At the same time, a group implementing content marketing should also be posting what Venngage calls “actionable and how-to content” to drive up non-referral traffic to its website. To create this kind of content, it’s important to consider what the audience has mentioned they’re struggling with and then write researched articles to help them overcome those struggles. These articles can be loaded with quality, related keywords that help Google’s algorithm recommend the how-to article when people search for related topics.
Even then, Google still won’t rank a fledgling website that uses broad keywords like “leadership” highly. New websites should instead use more specific subcategories like “management skills” to increase their prevalence and carve out a unique authoritative niche.
The last element to success in content marketing is promotion. At most companies and organizations, people spend more time creating new content than promoting the content they’ve already created. In fact, Khoja’s analysis of works by other content marketers shows that only 500 out of 5,000 articles — just 10 percent — of the content on their website generates most of their traffic.
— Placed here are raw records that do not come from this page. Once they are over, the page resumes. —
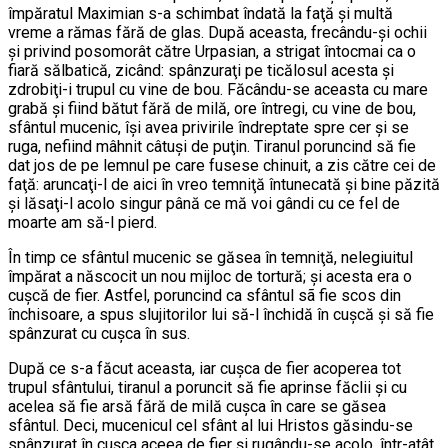
împăratul Maximian s-a schimbat îndată la faţă şi multă
vreme a rămas fără de glas. După aceasta, frecându-şi ochii
şi privind posomorât către Urpasian, a strigat întocmai ca o
fiară sălbatică, zicând: spânzuraţi pe ticălosul acesta şi
zdrobiţi-i trupul cu vine de bou. Făcându-se aceasta cu mare
grabă şi fiind bătut fără de milă, ore întregi, cu vine de bou,
sfântul mucenic, îşi avea privirile îndreptate spre cer şi se
ruga, nefiind mâhnit câtuşi de puţin. Tiranul poruncind să fie
dat jos de pe lemnul pe care fusese chinuit, a zis către cei de
faţă: aruncaţi-l de aici în vreo temniţă întunecată şi bine păzită
şi lăsaţi-l acolo singur până ce mă voi gândi cu ce fel de
moarte am să-l pierd.
În timp ce sfântul mucenic se găsea în temniţă, nelegiuitul
împărat a născocit un nou mijloc de tortură; şi acesta era o
cuşcă de fier. Astfel, poruncind ca sfântul sã fie scos din
închisoare, a spus slujitorilor lui să-l închidă în cuşcă şi să fie
spânzurat cu cuşca în sus.
După ce s-a făcut aceasta, iar cuşca de fier acoperea tot
trupul sfântului, tiranul a poruncit să fie aprinse făclii şi cu
acelea să fie arsă fără de milă cuşca în care se găsea
sfântul. Deci, mucenicul cel sfânt al lui Hristos găsindu-se
spânzurat în cuşca aceea de fier şi rugându-se acolo, într-atât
The rule she gives her team at Venngage to solve this problem is if content takes a day to make, they should spend two to three days promoting it.
Ultimately, the goal of any good content marketer is ensuring the impactful, long-term growth of their association or company. By keeping association goals in mind, conducting proper market research, emphasizing the drive for authority and extensively promoting its content, your organization can increase online membership recruitment with its content marketing strategy.